# REQUIREMENT
Return the lines of the data below in which the string "sessions" occurs.

---------- INPUT DATA

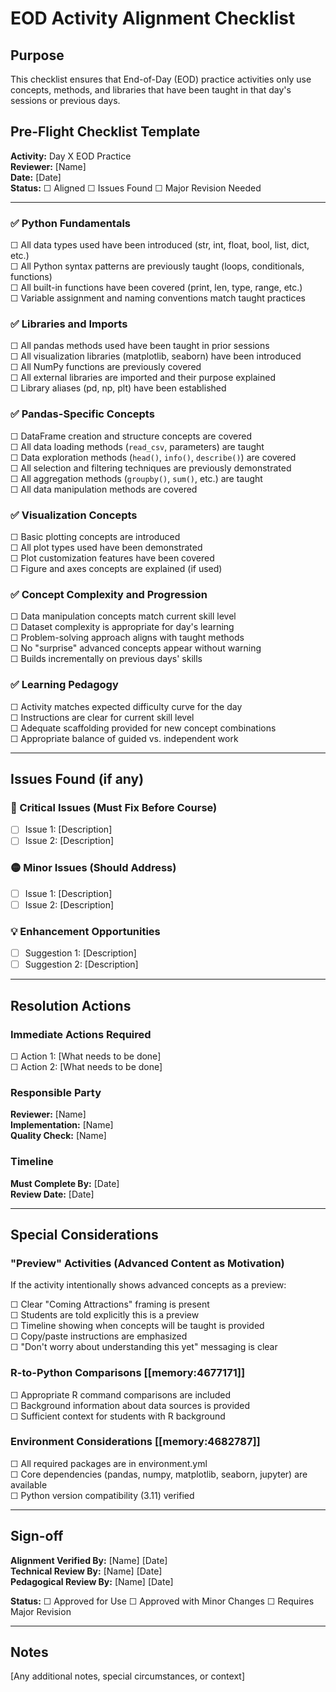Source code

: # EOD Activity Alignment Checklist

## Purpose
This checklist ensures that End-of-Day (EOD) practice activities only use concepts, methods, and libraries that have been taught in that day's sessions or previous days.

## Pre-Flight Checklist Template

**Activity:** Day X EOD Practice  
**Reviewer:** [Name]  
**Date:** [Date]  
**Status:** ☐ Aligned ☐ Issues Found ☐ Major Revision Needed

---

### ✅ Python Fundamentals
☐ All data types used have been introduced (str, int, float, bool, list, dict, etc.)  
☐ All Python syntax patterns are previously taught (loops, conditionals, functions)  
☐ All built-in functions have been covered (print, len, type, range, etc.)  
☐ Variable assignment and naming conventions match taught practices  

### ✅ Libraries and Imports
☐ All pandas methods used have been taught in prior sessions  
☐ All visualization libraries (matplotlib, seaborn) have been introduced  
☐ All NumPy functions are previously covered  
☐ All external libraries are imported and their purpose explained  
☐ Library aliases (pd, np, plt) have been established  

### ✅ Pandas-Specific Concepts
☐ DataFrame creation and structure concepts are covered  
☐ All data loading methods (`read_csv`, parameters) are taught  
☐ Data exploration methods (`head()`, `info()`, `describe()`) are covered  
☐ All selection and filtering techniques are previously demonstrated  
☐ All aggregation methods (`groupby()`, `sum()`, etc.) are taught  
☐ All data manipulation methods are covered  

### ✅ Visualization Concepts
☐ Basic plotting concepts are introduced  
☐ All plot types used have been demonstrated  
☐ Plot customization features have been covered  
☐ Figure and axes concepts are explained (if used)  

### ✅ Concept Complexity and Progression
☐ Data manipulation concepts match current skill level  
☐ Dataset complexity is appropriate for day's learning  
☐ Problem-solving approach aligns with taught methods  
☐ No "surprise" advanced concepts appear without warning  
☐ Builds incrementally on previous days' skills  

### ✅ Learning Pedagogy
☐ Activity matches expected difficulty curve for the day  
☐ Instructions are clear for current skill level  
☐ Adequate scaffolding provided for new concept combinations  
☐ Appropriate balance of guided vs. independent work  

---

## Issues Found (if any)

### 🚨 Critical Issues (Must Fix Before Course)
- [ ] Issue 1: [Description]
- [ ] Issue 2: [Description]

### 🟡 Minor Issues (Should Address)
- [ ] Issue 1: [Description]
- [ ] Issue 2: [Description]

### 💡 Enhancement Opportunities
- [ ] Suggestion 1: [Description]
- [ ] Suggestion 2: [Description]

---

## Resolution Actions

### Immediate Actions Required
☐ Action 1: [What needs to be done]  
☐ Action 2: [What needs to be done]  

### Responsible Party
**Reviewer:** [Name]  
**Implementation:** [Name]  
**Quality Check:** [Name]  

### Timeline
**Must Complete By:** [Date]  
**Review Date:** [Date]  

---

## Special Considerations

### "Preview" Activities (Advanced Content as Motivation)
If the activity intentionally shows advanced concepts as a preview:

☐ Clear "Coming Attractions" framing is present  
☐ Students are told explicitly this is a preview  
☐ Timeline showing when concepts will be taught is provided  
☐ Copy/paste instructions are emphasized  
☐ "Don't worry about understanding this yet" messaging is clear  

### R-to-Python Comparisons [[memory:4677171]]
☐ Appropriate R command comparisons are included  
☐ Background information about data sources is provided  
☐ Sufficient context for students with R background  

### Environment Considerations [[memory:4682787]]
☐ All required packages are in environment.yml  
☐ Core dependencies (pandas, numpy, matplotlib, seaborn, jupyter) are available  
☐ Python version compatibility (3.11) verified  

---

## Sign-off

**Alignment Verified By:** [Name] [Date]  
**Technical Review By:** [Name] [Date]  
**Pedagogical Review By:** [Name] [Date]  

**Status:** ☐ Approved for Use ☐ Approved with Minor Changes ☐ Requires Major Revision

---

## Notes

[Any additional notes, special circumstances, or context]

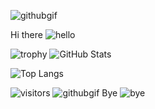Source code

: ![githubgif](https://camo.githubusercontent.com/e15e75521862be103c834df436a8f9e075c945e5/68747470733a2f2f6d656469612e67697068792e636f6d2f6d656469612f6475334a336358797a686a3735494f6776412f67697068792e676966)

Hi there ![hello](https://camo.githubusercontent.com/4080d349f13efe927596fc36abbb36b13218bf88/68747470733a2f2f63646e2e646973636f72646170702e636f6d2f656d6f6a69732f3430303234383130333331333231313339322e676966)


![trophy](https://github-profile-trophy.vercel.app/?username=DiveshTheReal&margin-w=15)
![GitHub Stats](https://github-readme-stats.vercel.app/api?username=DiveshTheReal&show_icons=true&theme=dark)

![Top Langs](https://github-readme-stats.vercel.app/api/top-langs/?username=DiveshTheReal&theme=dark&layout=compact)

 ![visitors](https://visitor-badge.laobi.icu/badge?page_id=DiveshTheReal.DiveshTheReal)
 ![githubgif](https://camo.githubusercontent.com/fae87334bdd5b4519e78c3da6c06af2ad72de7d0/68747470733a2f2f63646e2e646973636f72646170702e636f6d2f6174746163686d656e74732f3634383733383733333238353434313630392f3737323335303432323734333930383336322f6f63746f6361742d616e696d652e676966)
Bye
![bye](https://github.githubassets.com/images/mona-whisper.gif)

--------------------

# RESULT FOR THIS EXERCISE
This checklist ensures that End-of-Day (EOD) practice activities only use concepts, methods, and libraries that have been taught in that day's sessions or previous days.
☐ All pandas methods used have been taught in prior sessions  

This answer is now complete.